Harris' 'objective basis for morality' argument is flawed. He imagines the 'worst possible misery for everyone' as providing an objective basis for moral knowledge. Yet there is a problem with this:
1. Even if we could understand what the 'worst possible misery for everyone' universe looked like (which we do not), there would be no action that would be universally 'worst miserable' for everyone. The worst possible misery would be slightly different for everyone, depending on what they subjectively found worst miserable.
2. Therefore we can draw no legitimate moral knowledge from this supposed 'objective' basis for moral knowledge, even if we accepted Harris' axiom about well-being. What objective moral laws or truths can we draw from a situation that provides only the subjective knowledge that this or that scenario is worst miserable for this or that person? The example is self-defeating. It shouldn't be surprising that when we check out this supposed objective basis for moral knowledge we only find a mirror of the subjective disagreements concerning morality.
On page 39 of TLM Harris says:
Quote:
"It is safe to begin with the premise that it is good to avoid behaving in such a way as to produce the worst possible misery for everyone"

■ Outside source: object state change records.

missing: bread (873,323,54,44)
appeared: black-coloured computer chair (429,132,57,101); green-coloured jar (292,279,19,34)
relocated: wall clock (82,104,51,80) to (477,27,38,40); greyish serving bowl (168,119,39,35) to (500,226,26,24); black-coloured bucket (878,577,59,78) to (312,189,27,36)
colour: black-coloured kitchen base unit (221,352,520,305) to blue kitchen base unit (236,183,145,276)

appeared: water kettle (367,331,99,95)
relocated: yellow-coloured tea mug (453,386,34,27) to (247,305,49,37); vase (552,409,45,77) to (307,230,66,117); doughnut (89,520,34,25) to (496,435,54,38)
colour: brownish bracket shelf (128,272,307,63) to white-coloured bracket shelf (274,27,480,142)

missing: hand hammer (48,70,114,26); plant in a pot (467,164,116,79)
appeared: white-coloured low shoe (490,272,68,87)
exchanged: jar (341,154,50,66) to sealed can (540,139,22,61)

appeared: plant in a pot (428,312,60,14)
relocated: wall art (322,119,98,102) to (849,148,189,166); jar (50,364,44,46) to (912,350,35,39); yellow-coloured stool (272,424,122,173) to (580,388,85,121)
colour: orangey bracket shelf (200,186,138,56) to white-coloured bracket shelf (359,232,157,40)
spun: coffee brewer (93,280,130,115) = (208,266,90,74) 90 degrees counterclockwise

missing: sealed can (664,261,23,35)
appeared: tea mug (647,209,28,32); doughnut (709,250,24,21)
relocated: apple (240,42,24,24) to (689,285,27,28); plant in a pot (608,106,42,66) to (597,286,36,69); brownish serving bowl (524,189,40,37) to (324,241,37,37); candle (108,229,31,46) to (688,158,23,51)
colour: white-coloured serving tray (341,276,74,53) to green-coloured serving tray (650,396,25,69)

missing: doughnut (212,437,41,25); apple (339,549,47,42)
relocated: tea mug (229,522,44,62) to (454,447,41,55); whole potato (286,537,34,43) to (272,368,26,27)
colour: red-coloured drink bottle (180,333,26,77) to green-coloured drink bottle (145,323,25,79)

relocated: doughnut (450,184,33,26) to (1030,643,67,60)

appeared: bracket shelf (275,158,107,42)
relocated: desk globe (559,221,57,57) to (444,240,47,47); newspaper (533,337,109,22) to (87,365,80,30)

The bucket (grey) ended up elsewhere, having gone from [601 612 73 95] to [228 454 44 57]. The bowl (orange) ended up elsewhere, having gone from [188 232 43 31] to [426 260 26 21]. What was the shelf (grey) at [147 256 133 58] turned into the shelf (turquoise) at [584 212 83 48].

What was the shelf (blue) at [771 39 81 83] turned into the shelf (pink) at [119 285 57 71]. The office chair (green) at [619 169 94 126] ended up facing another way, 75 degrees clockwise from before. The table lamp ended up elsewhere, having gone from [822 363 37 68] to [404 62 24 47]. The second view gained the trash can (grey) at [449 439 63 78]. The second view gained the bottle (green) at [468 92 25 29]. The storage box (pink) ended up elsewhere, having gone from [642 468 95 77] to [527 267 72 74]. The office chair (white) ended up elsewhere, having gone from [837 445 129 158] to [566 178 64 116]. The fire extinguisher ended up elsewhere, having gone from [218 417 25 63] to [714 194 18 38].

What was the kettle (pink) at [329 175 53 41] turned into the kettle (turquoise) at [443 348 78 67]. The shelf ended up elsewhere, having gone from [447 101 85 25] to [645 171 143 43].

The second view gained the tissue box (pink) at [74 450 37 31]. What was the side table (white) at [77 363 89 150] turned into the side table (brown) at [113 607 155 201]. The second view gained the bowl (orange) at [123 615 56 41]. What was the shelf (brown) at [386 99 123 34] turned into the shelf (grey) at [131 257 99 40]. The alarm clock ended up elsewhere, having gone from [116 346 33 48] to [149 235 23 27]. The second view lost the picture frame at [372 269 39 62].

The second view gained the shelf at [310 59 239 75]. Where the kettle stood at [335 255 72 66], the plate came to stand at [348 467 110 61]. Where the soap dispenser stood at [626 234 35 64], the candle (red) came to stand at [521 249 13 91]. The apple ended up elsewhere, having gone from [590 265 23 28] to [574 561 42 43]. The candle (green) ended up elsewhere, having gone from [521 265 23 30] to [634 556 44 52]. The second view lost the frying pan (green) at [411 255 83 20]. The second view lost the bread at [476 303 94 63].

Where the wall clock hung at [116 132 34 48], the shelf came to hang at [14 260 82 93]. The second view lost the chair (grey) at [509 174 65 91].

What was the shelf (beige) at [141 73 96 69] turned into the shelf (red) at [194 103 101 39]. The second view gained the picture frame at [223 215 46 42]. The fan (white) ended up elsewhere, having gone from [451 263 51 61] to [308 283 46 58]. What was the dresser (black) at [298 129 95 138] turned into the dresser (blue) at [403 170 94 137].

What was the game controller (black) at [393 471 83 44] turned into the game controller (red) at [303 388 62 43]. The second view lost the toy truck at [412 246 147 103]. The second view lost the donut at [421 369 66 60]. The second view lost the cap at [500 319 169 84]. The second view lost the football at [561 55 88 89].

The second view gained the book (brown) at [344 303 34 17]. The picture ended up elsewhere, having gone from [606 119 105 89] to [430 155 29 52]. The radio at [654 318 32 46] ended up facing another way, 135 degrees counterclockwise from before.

This premise is meaningless and useless. For a start we do not know what the worst possible misery universe for each person is, so we cannot know how to avoid behaving in such a way as to avoid it for 'everyone'. It is a useless place to start, unless we wish to defer doing morality for who-knows how long.
Also, even if we did know what the worst possible misery for each person was and this was practically avoidable, this would be different for every individual, so in moving every individual away from their worst possible misery, we would be able to gain precisely no moral knowledge of the kind that Sam Harris would like, whereby we can scientifically tell the Taliban they are bad. We cannot move from moving everyone away from their own worst misery, to anywhere else. Harris' argument of 'worst possible misery' actually ends up being an argument for moral relativism.
There is also another massive problem for Harris which magnifies all his other problems. Harris says that the well-being of conscious creatures must be the basis for deciding values. Yet he does not seem to provide a working definition of what consciousness entails or a justification of his definition as a dividing line in terms of well being. If we assume that Harris has a broad definition in mind, simply ‘the capacity to feel well-being or otherwise’, we must include the well-being of all conscious creatures in the entire universe into our ‘worst possible misery for everyone’ formula. If it wasn’t bad enough already, perhaps if we start removing Harris' anthropocentric arguments and replace the words ‘human’ and everyone’ with ‘all conscious creatures in the universe’, we can see how distorted, truly subjective and meaningless his supposed objective basis for morality becomes. We have to start wondering what the worst possible misery for individual tadpoles looks like, if they have the capacity to feel pain and how much tadpole worst possible misery equals one human worst possible misery, (if we presume that all human worst possible misery is an equal amount of misery, which is almost certainly either meaningless, undecidable or wrong). As anyone should see, this is only going to lead to truths of the most subjective kind.